Personal information
- Born: 18 August 1990 (age 36) Assam, India

Chess career
- Country: India
- FIDE rating: 1905 (November 2015)
- Education: St. Joseph's College of Commerce

= Shrinjan Rajkumar Gohain =

Indian chess player (born 1990)

Shrinjan Rajkumar Gohain (Rajkumar Shrinjan Singha; born 18 August 1990) is an Indian chess player.

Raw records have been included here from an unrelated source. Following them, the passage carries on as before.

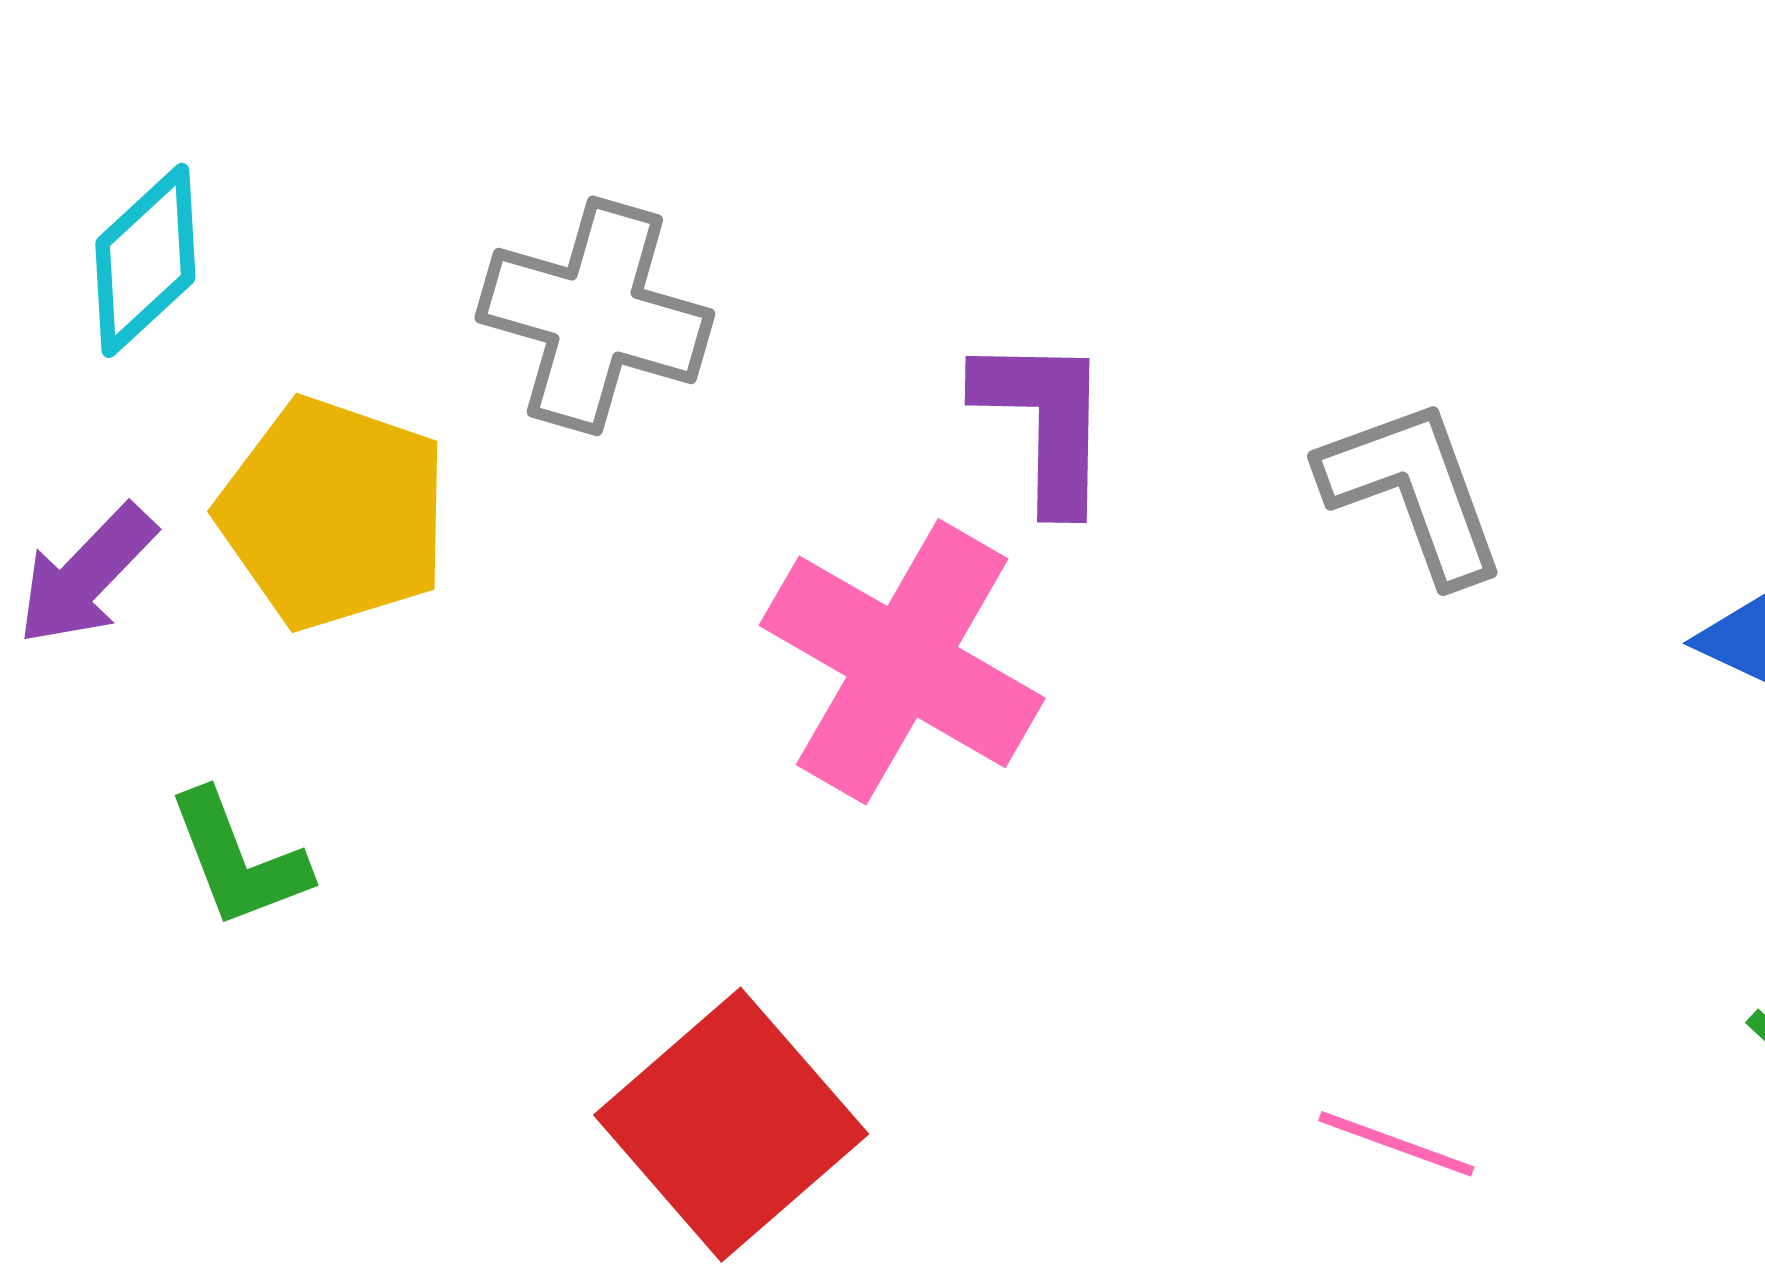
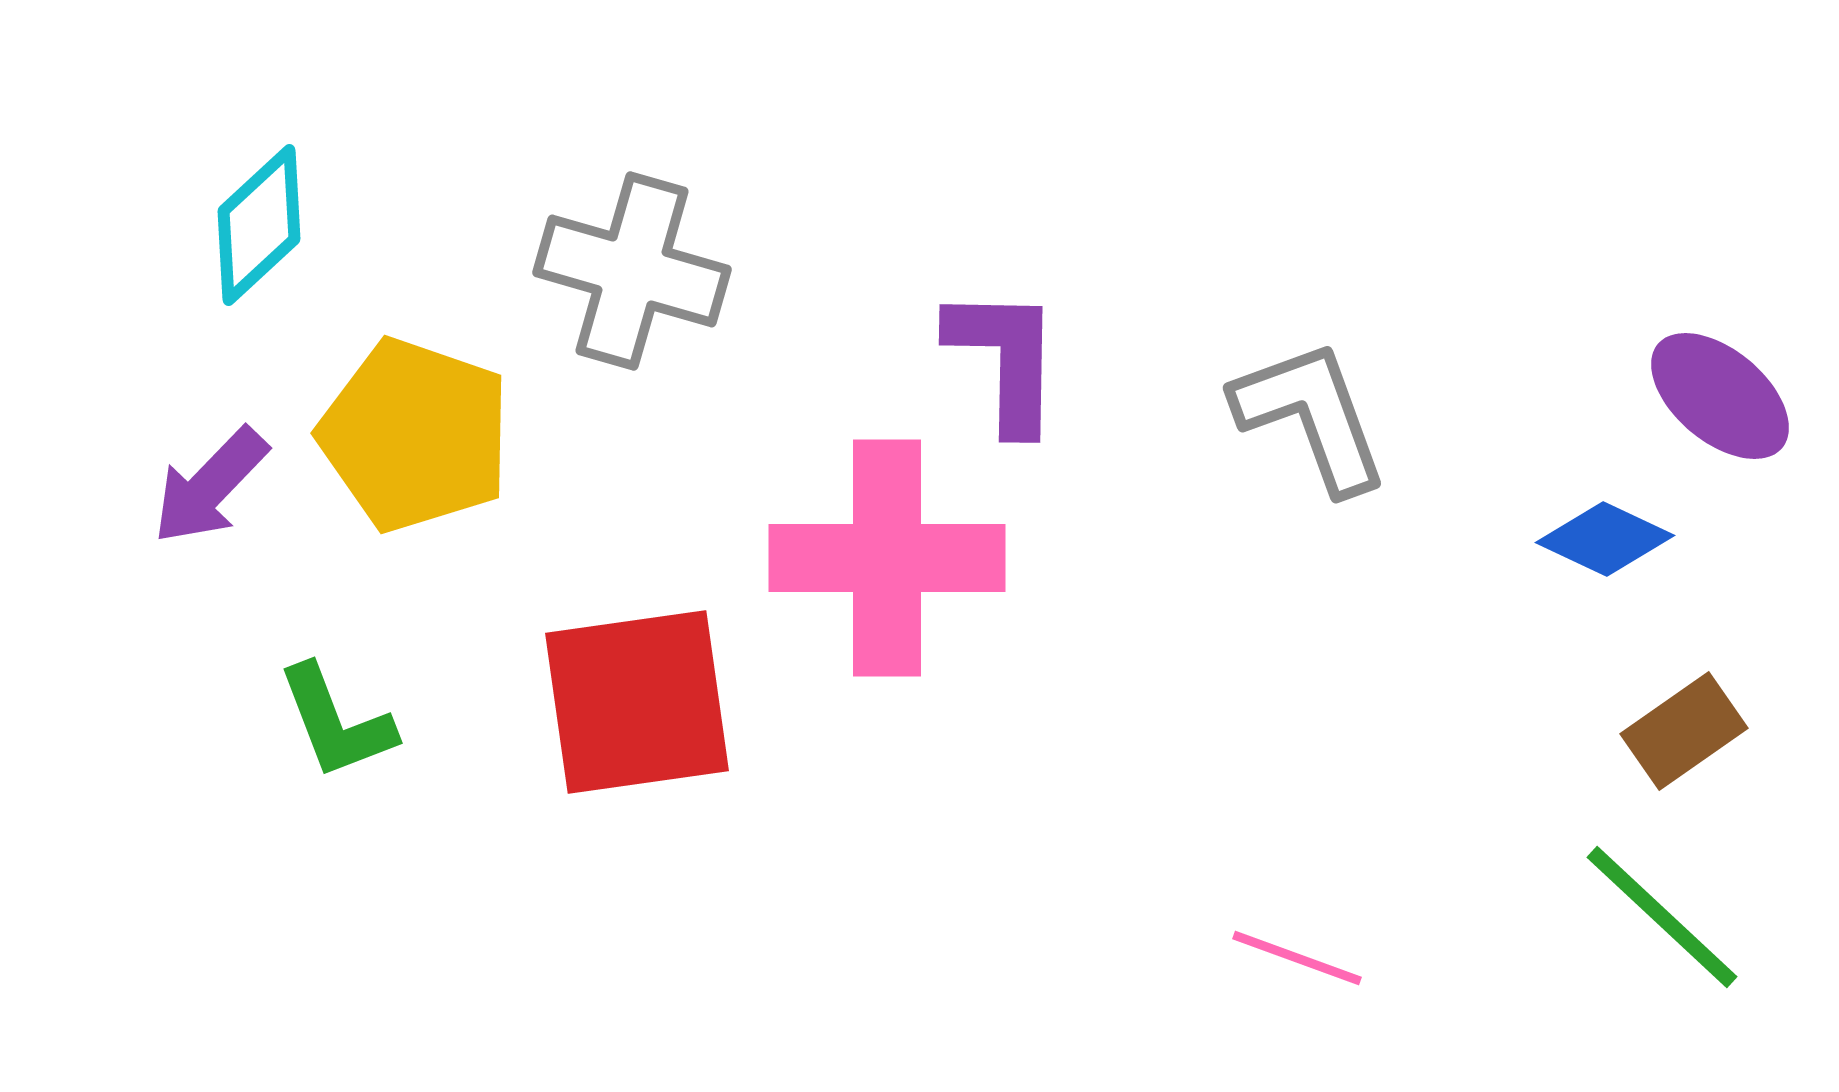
pink cross: (902, 662) -> (887, 558), turned -30
red square: (731, 1125) -> (637, 702), moved, turned 33

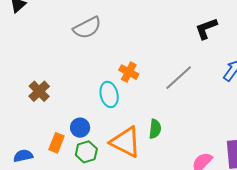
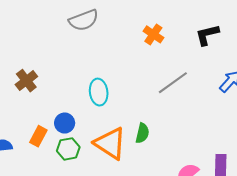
orange cross: (129, 72) -> (153, 34), moved

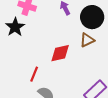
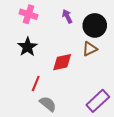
black star: (15, 27) -> (28, 47), moved

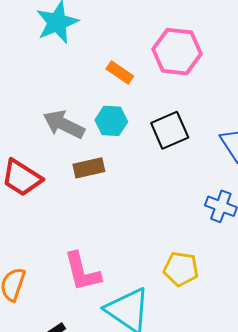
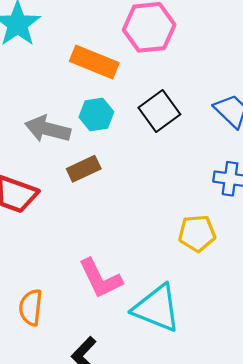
orange rectangle: (120, 72) -> (94, 62), size x1.6
yellow pentagon: (181, 269) -> (197, 233), moved

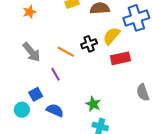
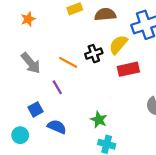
cyan circle: (22, 110) -> (20, 135), moved

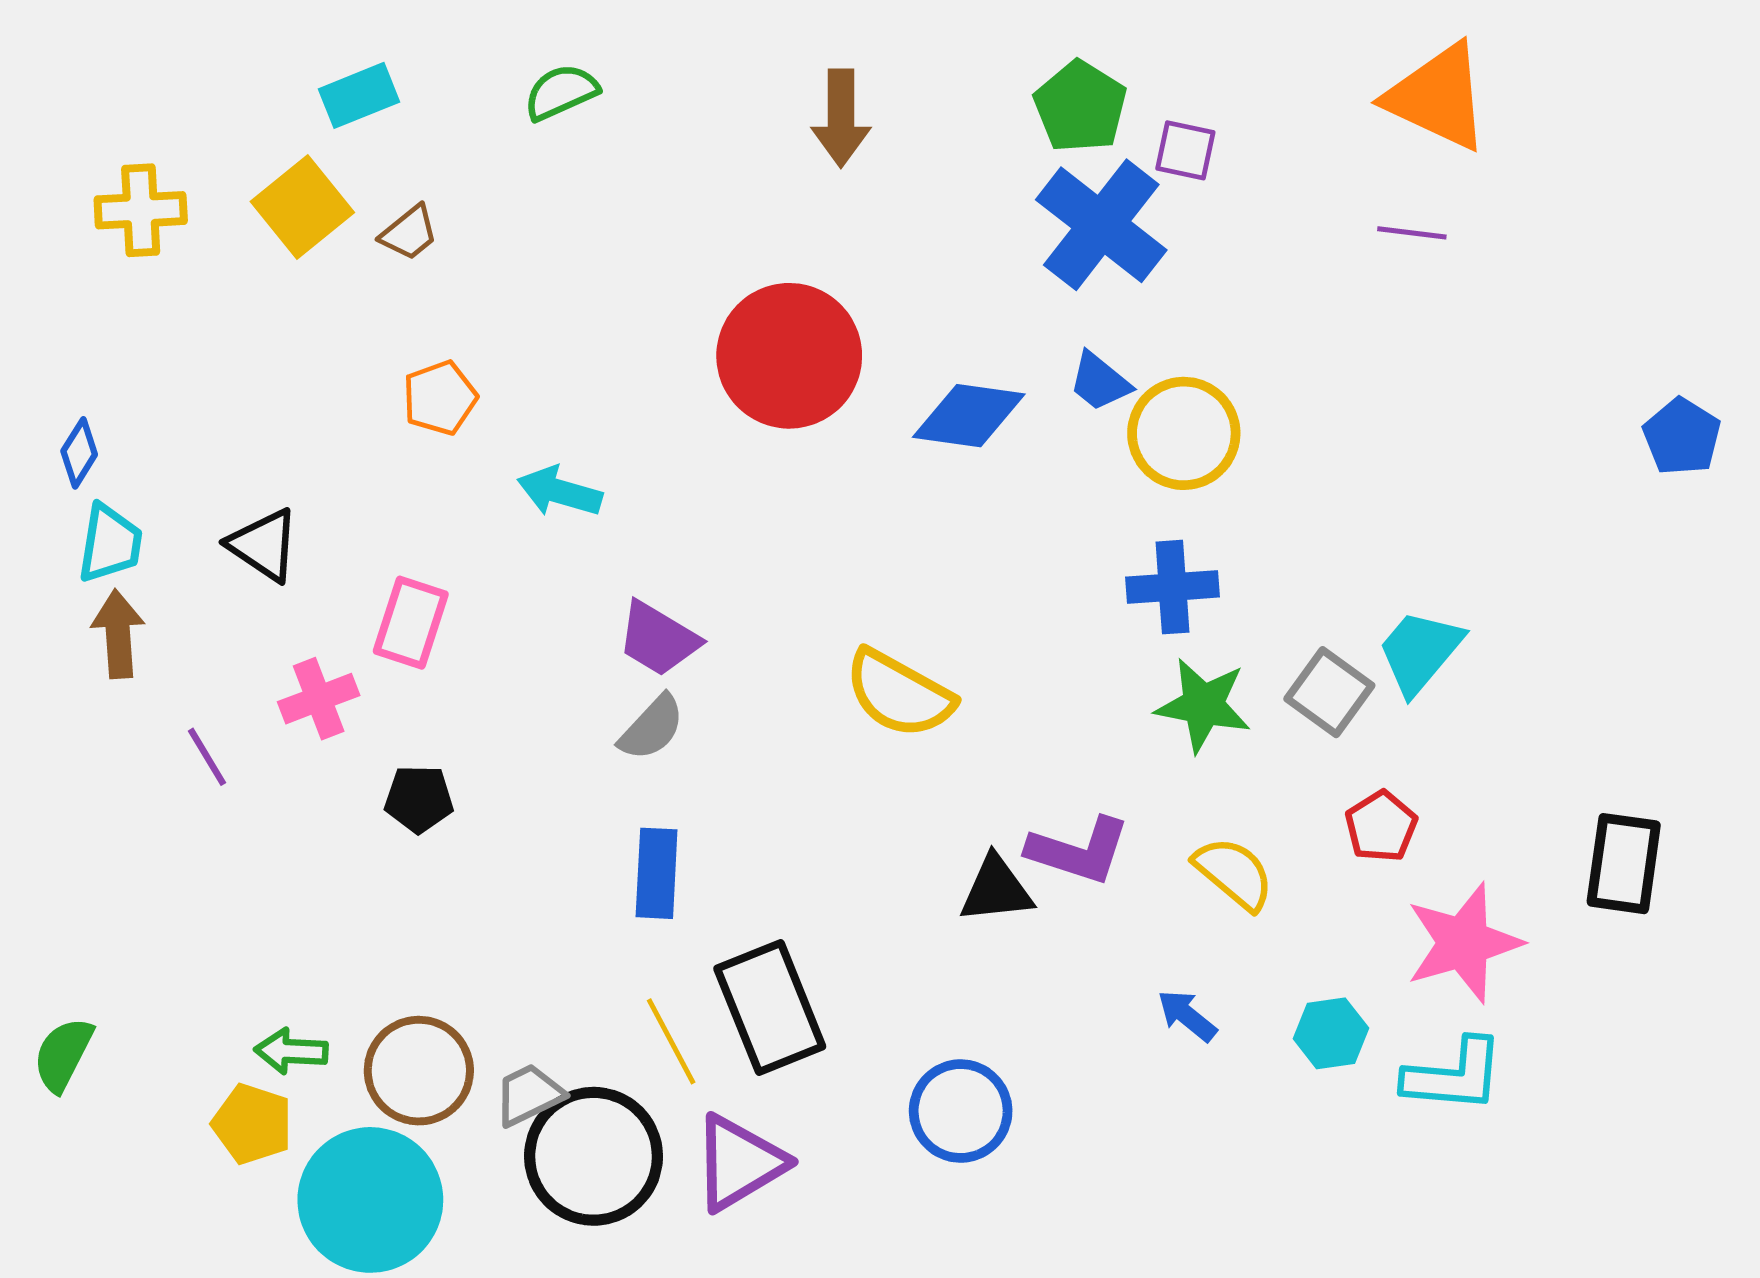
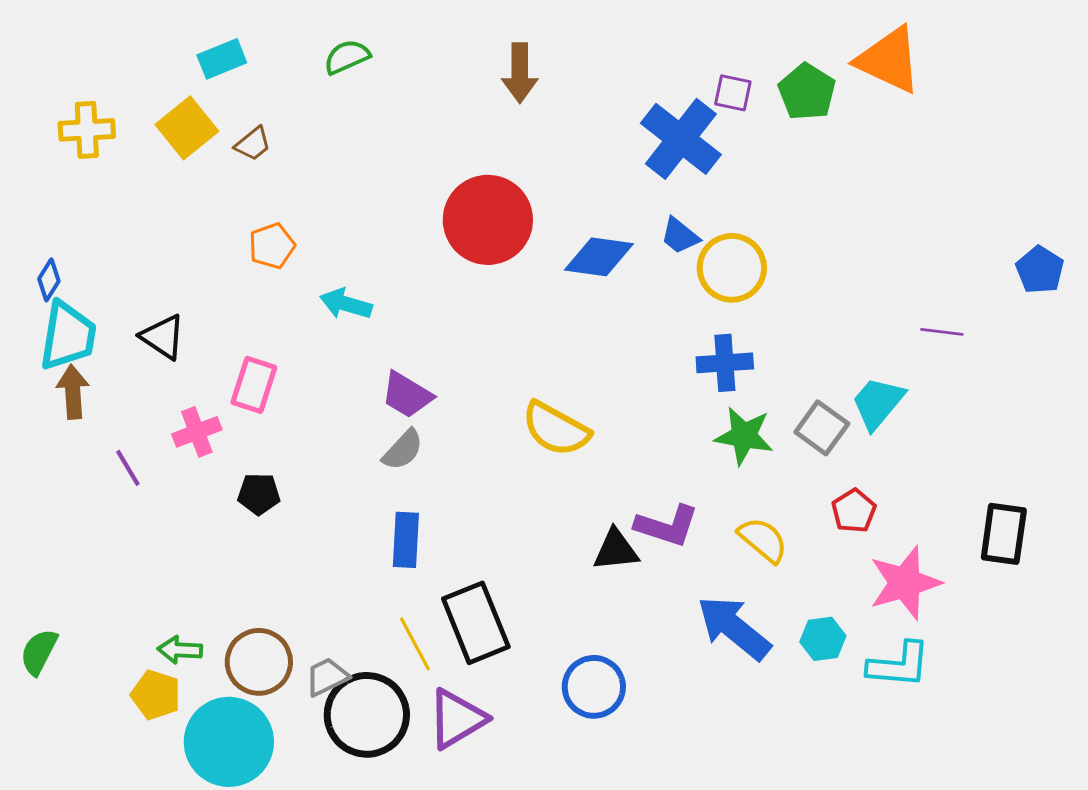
green pentagon: (1080, 107) -> (807, 92), moved
purple line: (1412, 233) -> (942, 332), moved
cyan trapezoid: (110, 543) -> (68, 336), size x1.4
blue arrow: (1187, 1016) -> (734, 628), size x2.0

He is the former Indian chess champion and a Arena Grandmaster who has represented his state, Assam, and India in numerous tournaments.

== Personal life ==
Shrinjan Rajkumar Gohain was born in a Tai-Ahom family and descends from the Ahom dynasty with his family residences at Guwahati, Moran in Dibrugarh District and Titabor in Jorhat District of Assam. His father's family can be traced back to Ahom Kingdom's royal family of Swargadeo Gadadhar Singha who established the rule of Tungkhungia royal house of Ahom kings, whose descendants continued to rule till the climactic end of the Ahom kingdom in 1826. Gohain is a direct descendant and seventh and sixth Great grandsons of Ahom Kings Swargadeo Rudra Singha and Swargadeo Rajeswar Singha.

== Education ==

Gohain attended Maria's Public School in Guwahati before moving to Bangalore to complete pre-university studies. He then went to St. Joseph's College of Commerce, Bangalore.